Imagine a scene not unlike a Norman Rockwell painting, where anglers take turns going around the table (maybe our table can be swapped for a Yeti cooler) sharing what we are thankful for. Admittedly, the topics of discussion would probably be a bit less powerful than world peace and ending childhood hunger, but they would be sincere and true enough.
This Thanksgiving, take a minute or two and think about the people, organizations, and places that make fly fishing so special and give thanks. Here are a few of the things worth thinking about this year.
Public lands are everything for anglers, for without them we would be stuck just dreaming about fishing or paying exuberant prices for access. Forests and streams existing for the use and enjoyment of the masses has made America a sportsman’s paradise, and it’s important that we never forget it or take it for granted.
Life, liberty, and the pursuit of wild trout: where would we be without them? Those lucky enough to pursue and interact with wild trout should give thanks, for not everyone is so blessed. In fact, it’s good to remember each time one of these beautiful creatures finds its way into the webbing of our nets, we should reflect upon the insurmountable odds that fish faced to allow us to meet him.
A husband, wife, friend, dad, mom, son, or daughter can all also have an equally special title: fishing partner.
It’s not always about the fish we catch, but who we catch them with. Most trips are brought out of the memory bank by remembering the endless walk through thorn bushes and stinging nettle to get to the stream, or how someone forgot to bring the box of Cheezits to snack on in the middle of a long day on the water.
Of course, taking that grip-and-grin picture with your favorite fishing buddy certainly makes it easier to recall! Making cherished memories with the people closest to you is a huge reason folks go outdoors in the first place, and thus worthy of gratitude this holiday season.
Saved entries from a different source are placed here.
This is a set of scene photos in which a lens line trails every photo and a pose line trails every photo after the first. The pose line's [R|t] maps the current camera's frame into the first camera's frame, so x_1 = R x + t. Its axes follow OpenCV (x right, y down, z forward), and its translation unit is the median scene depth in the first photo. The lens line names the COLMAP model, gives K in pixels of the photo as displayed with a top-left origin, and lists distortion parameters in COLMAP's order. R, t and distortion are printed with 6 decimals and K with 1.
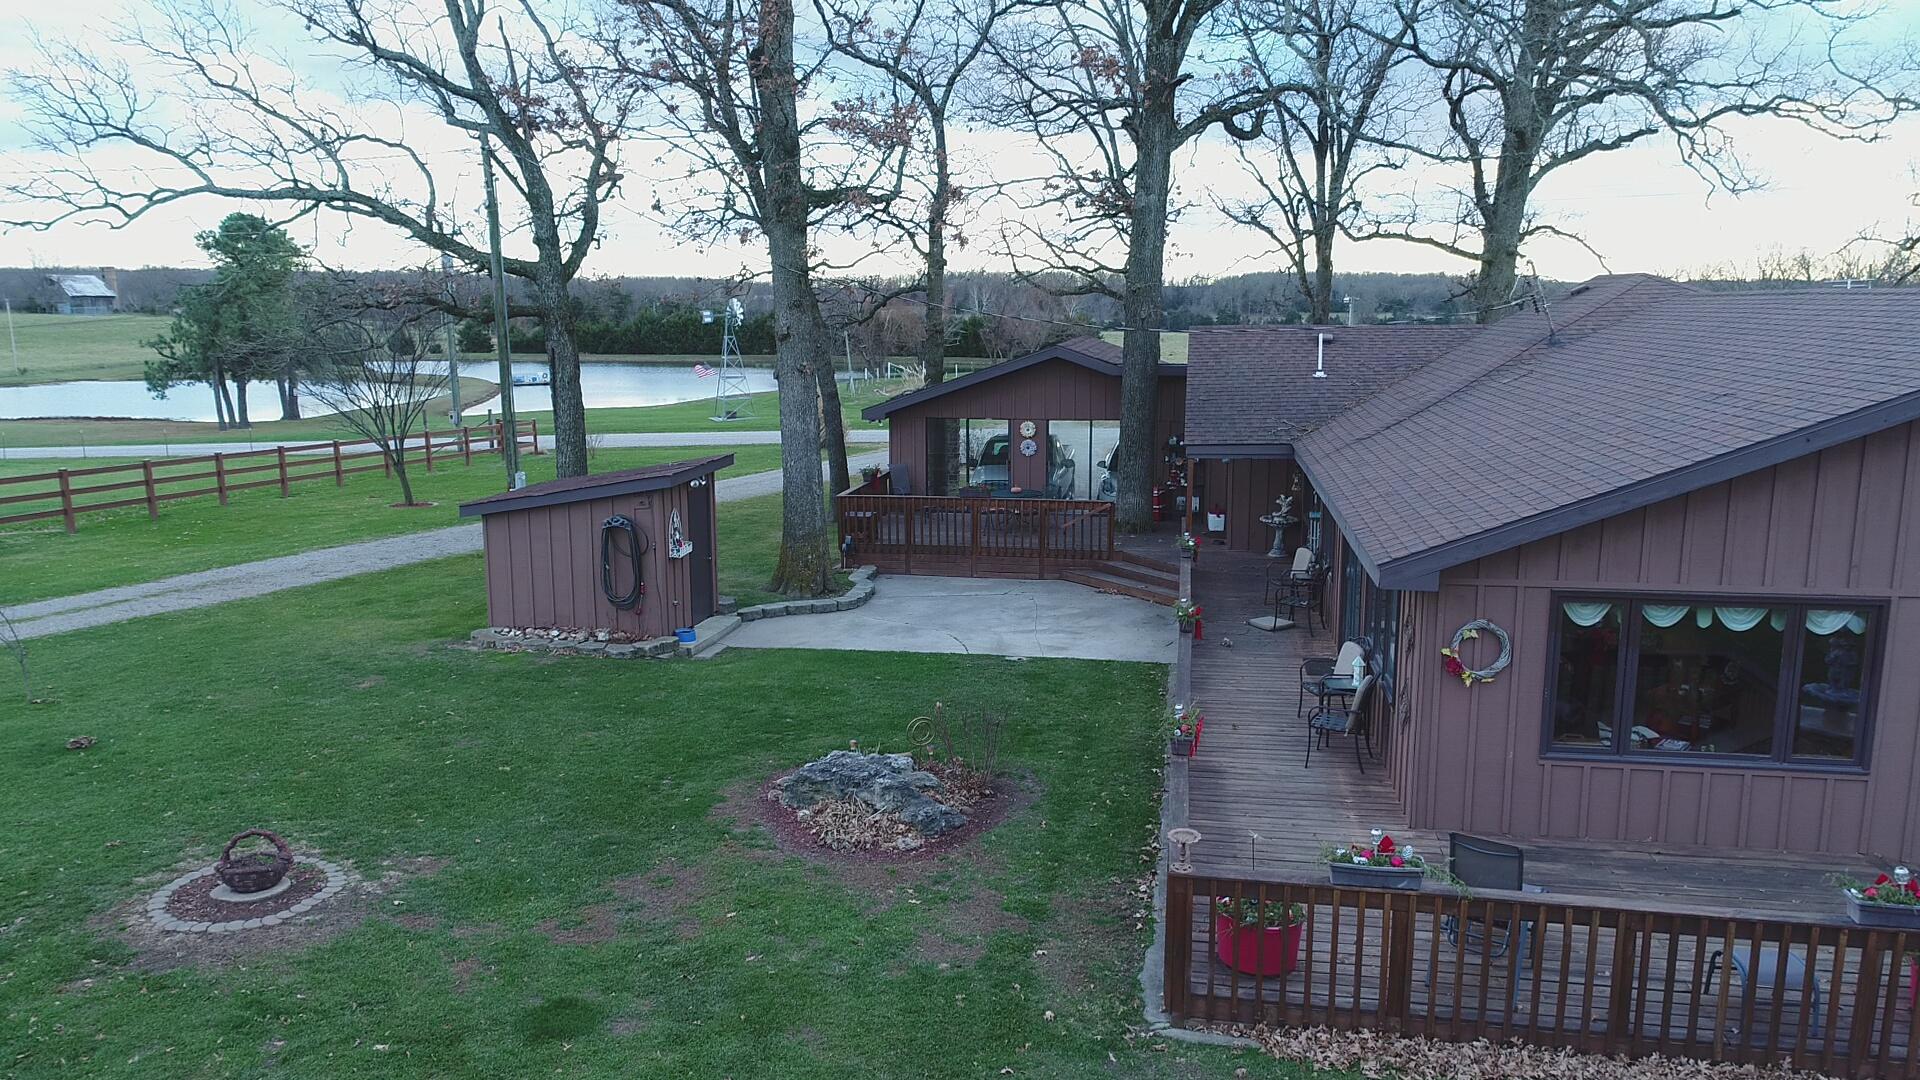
lens RADIAL K [[1338.2, 0, 958.3], [0, 1338.2, 548.8], [0, 0, 1]] dist [0.000088, -0.000960]
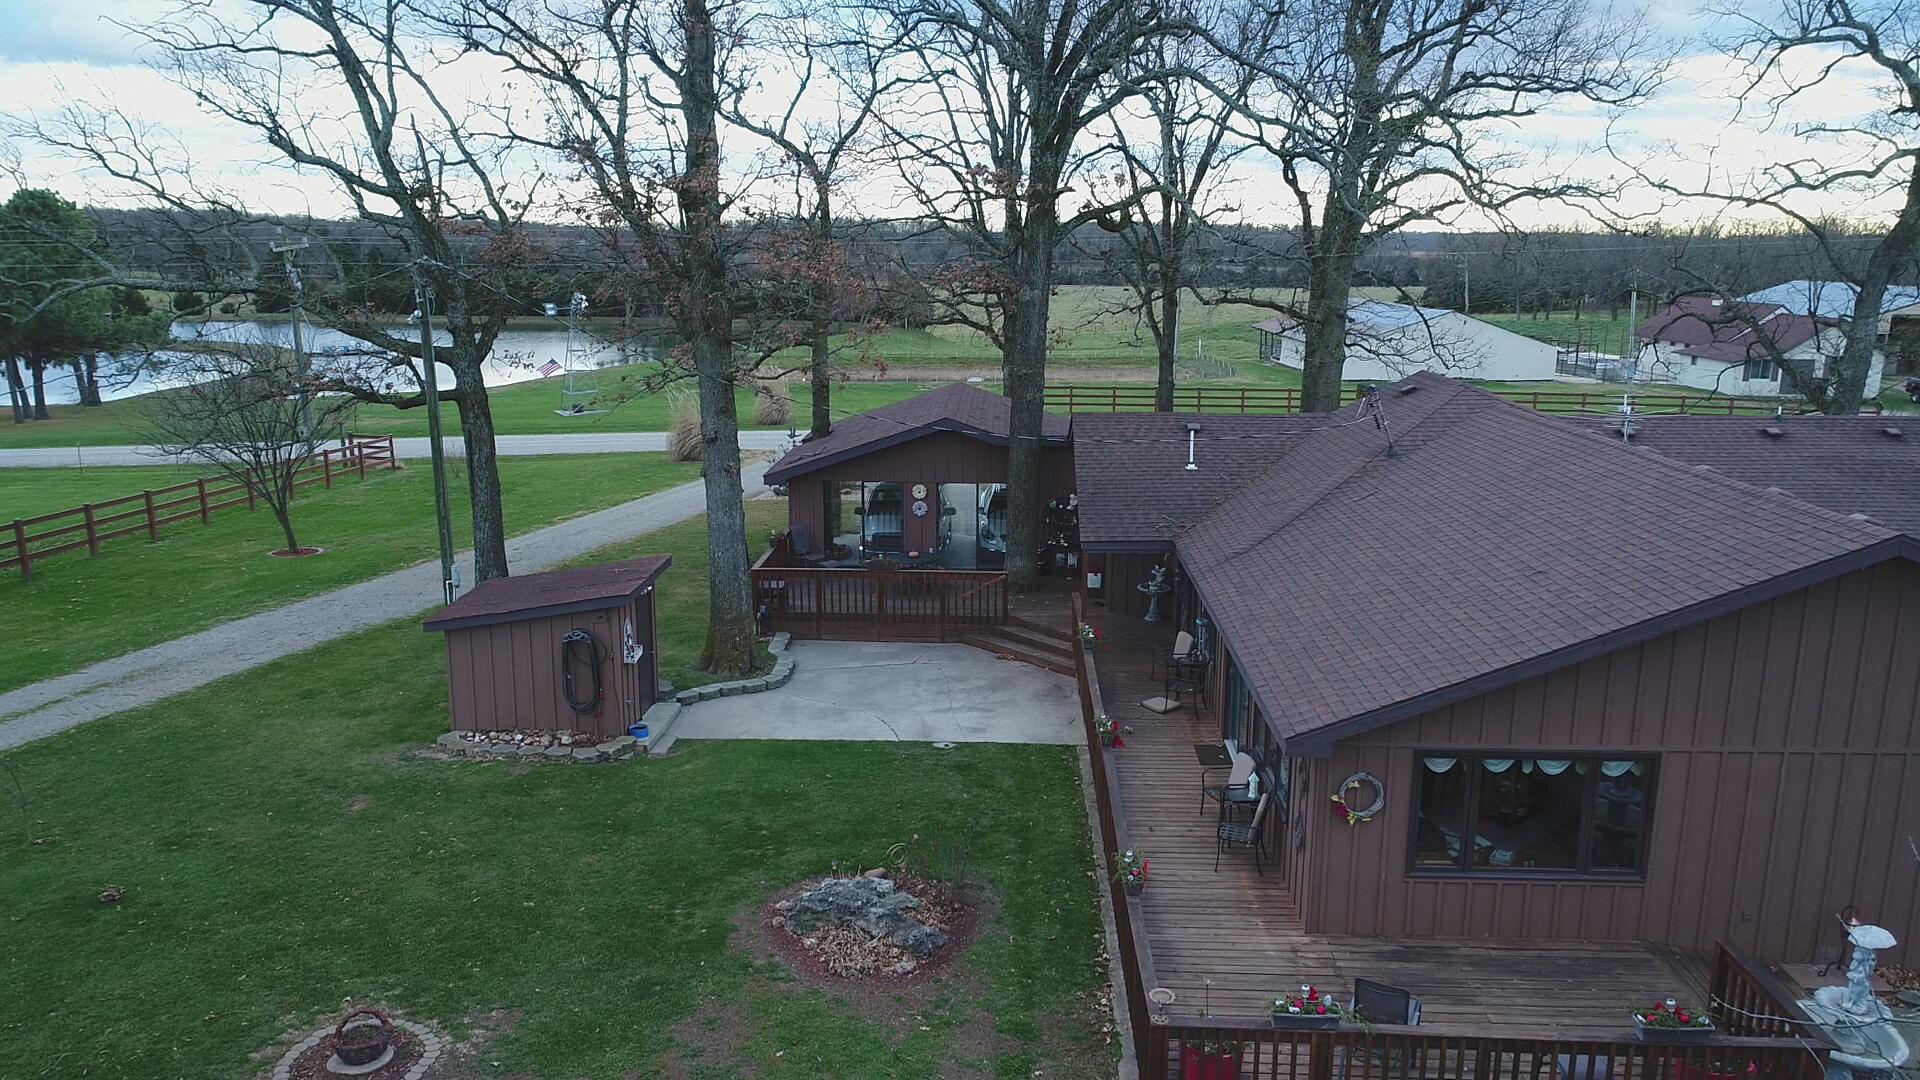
lens RADIAL K [[1338.2, 0, 958.3], [0, 1338.2, 548.8], [0, 0, 1]] dist [0.000088, -0.000960]
pose [[0.991100, -0.021195, 0.131423, -0.095174], [0.015874, 0.999016, 0.041408, -0.139047], [-0.132172, -0.038953, 0.990461, -0.123687]]
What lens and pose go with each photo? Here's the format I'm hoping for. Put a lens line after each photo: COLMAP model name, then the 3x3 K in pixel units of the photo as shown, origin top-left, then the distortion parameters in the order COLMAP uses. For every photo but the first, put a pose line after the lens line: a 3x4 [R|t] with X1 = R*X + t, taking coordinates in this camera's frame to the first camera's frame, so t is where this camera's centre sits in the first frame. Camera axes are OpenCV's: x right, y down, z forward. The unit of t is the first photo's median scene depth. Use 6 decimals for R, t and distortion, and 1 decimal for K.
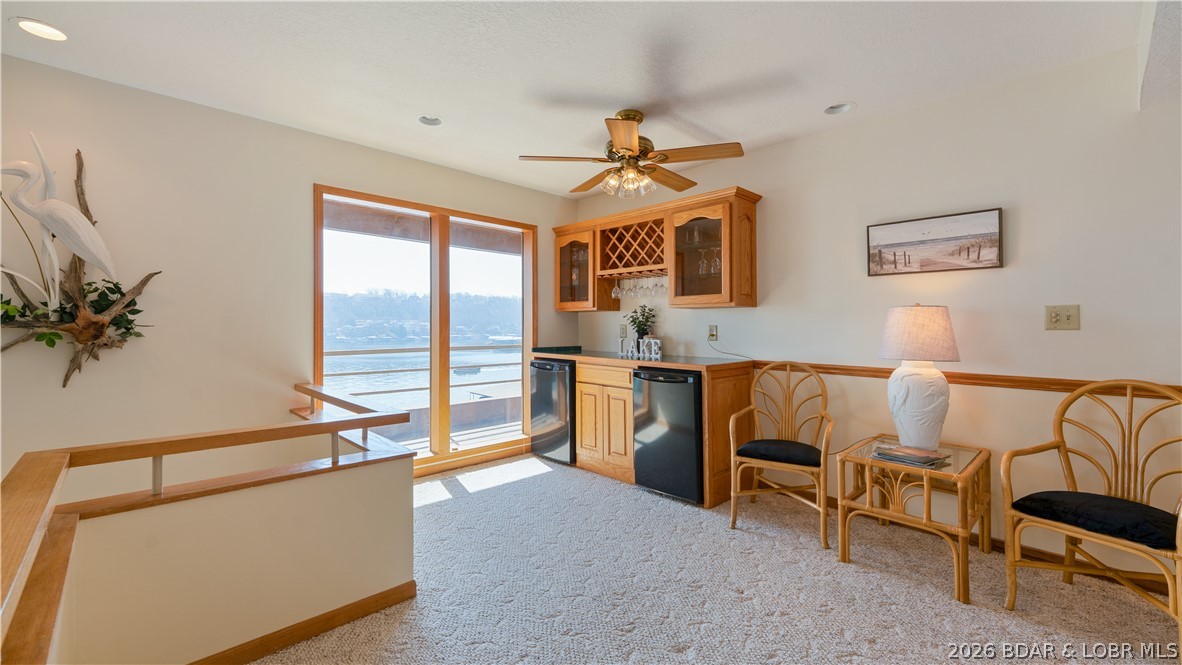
lens RADIAL K [[478.6, 0, 587.1], [0, 478.6, 318.9], [0, 0, 1]] dist [0.002214, 0.000259]
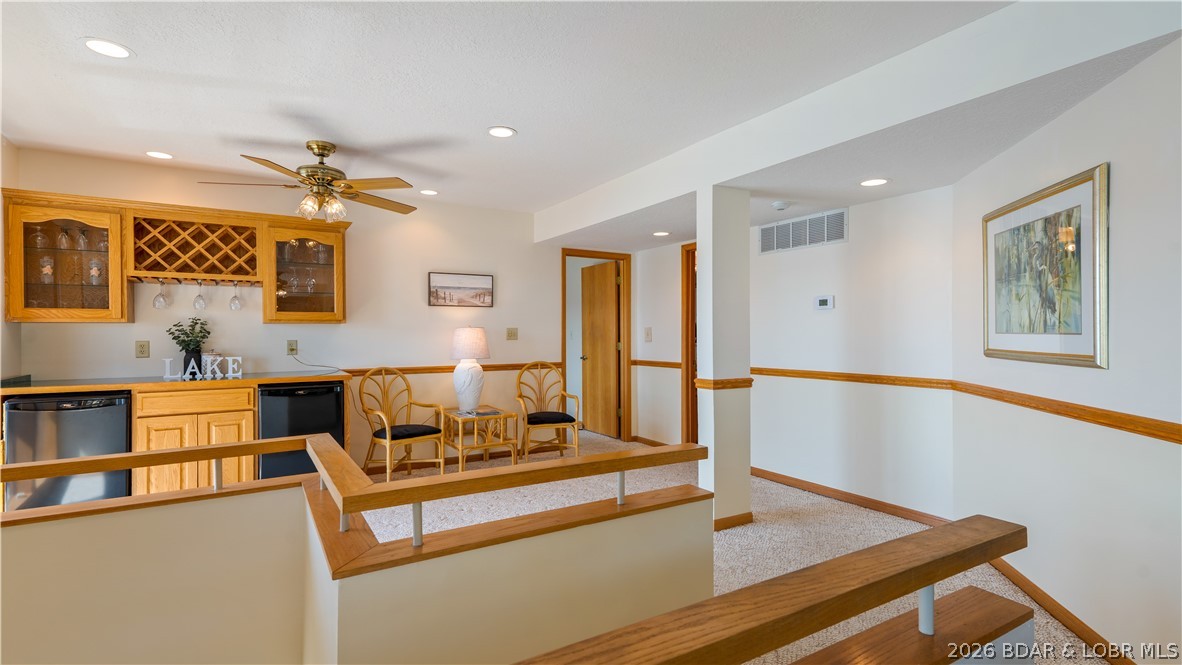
lens RADIAL K [[532.6, 0, 591.0], [0, 532.6, 332.5], [0, 0, 1]] dist [0.002504, -0.000049]
pose [[0.207548, -0.004721, 0.978213, -0.939082], [-0.010273, 0.999923, 0.007005, -0.023016], [-0.978171, -0.011503, 0.207484, 0.162804]]
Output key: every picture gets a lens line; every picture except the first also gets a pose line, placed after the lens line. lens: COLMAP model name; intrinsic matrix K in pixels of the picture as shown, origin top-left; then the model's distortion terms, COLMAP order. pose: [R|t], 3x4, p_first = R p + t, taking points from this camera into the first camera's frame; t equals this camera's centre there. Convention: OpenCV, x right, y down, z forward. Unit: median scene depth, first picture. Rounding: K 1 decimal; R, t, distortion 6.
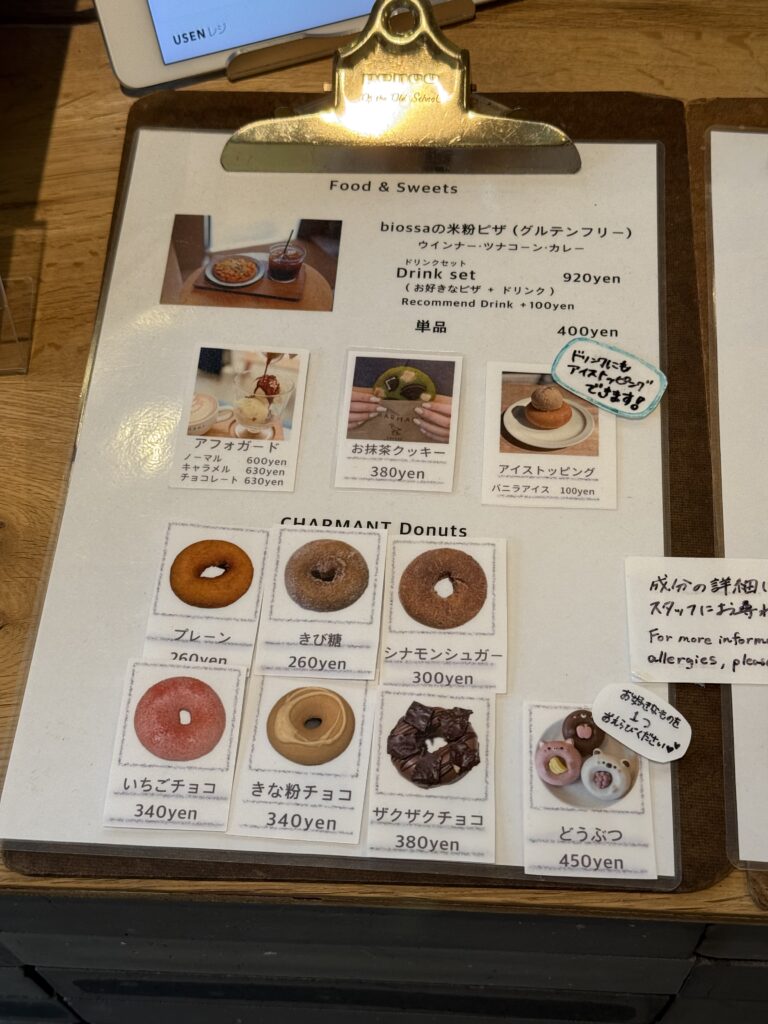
lens RADIAL K [[1434.7, 0, 384.2], [0, 1434.7, 513.2], [0, 0, 1]] dist [0.099405, 0.000000]
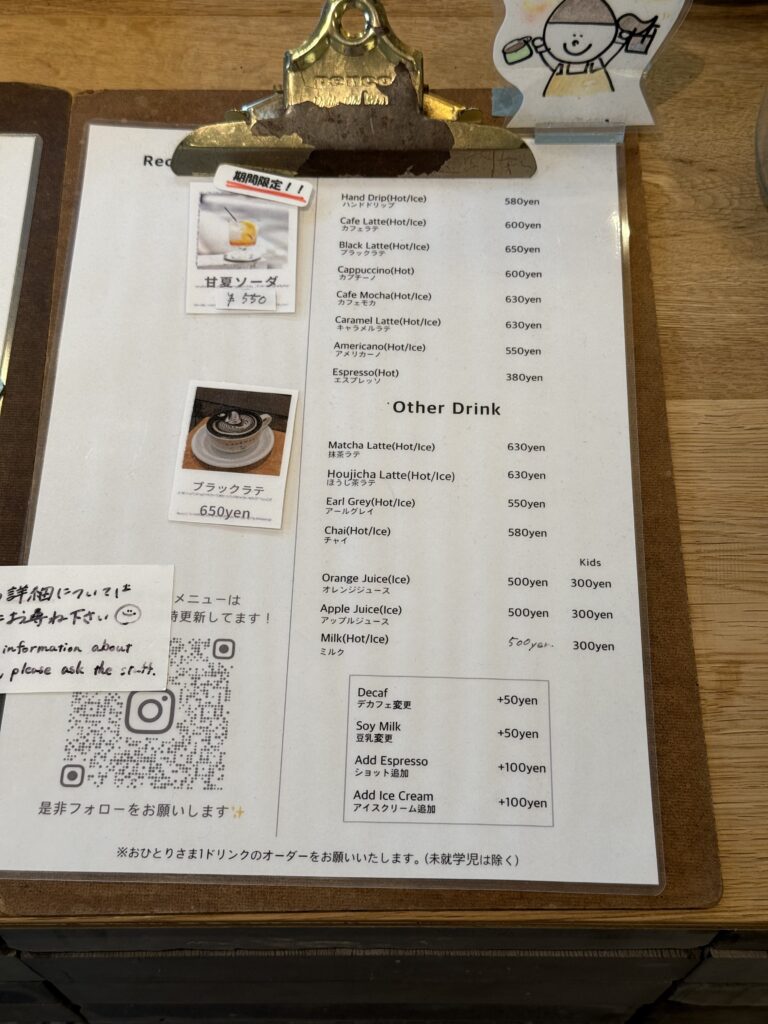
lens RADIAL K [[1434.7, 0, 383.8], [0, 1434.7, 510.8], [0, 0, 1]] dist [0.099405, 0.000000]
pose [[0.999384, -0.029379, 0.019204, 0.395719], [0.028352, 0.998258, 0.051748, -0.044397], [-0.020690, -0.051171, 0.998476, -0.009868]]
Sometimes the work of a few benefits many. Trout Unlimited, as well as other conservation groups, perfectly exemplify these words through their tireless efforts on our behalf. Most of the water access points and stream improvements have roots in the advocacy work of TU.
Fly fishers across the country should be extremely thankful for the hard work these talented men and women put into the conservation of wild trout and the places they call home.
So, pass the cranberry sauce, put an extra dollop of whipped cream on your pumpkin pie, and give thanks for the plethora of blessings bestowed upon fly anglers. Take the time to think back to that beautiful 10-inch native brookie from the perfect plunge pool, thank your trusty fishing partner for being everything from a cameraman to a fish netter, and let’s all join in being grateful for the opportunity to explore wild places and pursue the fish we care about so much.